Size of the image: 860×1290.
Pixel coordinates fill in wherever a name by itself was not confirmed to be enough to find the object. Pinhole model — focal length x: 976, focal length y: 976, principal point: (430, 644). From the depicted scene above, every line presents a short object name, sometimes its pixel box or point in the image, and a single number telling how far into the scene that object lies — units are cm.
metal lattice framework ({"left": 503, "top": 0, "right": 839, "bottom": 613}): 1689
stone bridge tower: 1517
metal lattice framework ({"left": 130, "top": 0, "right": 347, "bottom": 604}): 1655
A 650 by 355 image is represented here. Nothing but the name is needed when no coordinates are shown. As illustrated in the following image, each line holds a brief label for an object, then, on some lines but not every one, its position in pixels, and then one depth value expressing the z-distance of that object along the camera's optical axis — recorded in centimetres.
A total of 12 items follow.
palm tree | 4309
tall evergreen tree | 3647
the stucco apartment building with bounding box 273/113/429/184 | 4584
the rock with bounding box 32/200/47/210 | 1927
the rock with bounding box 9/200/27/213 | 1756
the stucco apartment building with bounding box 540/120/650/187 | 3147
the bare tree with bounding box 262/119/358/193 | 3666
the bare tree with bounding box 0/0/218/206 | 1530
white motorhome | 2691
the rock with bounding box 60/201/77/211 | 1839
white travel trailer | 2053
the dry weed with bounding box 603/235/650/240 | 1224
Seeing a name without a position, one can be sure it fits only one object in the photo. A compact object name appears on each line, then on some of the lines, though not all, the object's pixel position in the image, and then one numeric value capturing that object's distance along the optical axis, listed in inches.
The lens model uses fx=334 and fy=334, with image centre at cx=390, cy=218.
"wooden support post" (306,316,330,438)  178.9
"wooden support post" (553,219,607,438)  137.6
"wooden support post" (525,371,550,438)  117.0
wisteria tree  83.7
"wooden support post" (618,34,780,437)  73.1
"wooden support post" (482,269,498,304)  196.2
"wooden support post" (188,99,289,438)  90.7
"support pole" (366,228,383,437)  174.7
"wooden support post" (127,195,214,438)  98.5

==

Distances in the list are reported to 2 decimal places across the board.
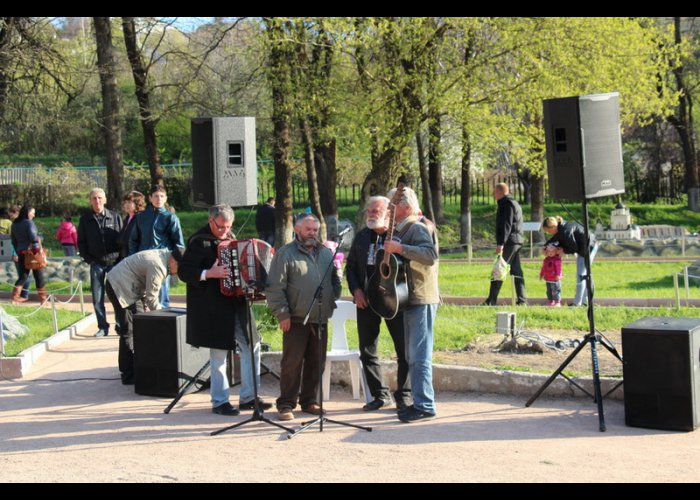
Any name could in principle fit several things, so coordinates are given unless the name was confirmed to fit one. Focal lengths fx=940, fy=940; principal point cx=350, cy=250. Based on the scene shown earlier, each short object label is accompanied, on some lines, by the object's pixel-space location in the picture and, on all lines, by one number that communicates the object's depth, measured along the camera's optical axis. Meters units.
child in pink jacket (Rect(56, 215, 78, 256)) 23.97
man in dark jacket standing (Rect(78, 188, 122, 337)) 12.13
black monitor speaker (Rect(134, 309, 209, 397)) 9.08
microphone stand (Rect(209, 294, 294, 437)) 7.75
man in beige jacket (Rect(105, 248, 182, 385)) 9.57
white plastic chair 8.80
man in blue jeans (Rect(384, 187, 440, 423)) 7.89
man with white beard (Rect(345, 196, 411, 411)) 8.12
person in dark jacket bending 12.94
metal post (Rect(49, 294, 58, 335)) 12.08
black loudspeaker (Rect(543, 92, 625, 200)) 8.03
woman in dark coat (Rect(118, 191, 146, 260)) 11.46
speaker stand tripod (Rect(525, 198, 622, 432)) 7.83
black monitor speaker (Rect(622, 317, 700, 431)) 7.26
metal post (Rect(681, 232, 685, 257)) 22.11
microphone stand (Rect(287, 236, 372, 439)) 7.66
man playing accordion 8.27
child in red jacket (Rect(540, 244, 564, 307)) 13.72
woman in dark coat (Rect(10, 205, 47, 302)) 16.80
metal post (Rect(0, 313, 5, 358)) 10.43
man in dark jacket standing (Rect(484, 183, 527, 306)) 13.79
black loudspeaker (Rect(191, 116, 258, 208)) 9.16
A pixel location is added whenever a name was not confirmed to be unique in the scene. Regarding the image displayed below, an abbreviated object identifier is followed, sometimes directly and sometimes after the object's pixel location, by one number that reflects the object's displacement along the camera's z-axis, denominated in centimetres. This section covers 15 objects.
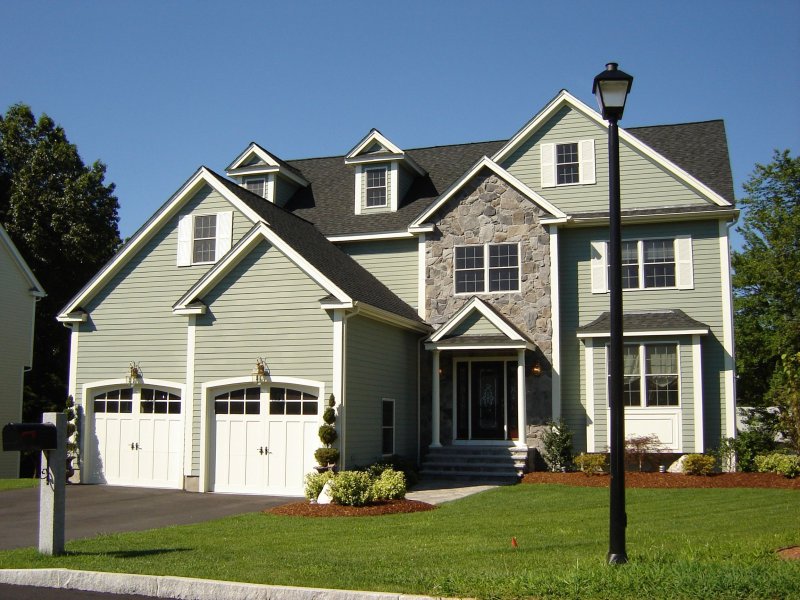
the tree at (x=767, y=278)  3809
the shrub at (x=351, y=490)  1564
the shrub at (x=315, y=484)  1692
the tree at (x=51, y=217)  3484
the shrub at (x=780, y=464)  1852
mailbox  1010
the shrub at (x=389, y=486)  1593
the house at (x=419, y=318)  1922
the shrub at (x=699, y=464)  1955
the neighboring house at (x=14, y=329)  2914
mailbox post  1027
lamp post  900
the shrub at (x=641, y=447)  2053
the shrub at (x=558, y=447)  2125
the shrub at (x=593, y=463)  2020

● **What the task asks**: Take the lines above from the one containing "the shrub at (x=315, y=484)" down to the one containing "the shrub at (x=593, y=463)", and transcribe them exactly, both ends included.

● **Answer to the exercise**:
the shrub at (x=315, y=484)  1692
the tree at (x=51, y=217)  3484
the shrub at (x=780, y=464)  1852
mailbox  1010
the shrub at (x=389, y=486)  1593
the house at (x=419, y=318)  1922
the shrub at (x=699, y=464)  1955
the neighboring house at (x=14, y=329)  2914
mailbox post  1027
lamp post  900
the shrub at (x=641, y=447)  2053
the shrub at (x=558, y=447)  2125
the shrub at (x=593, y=463)  2020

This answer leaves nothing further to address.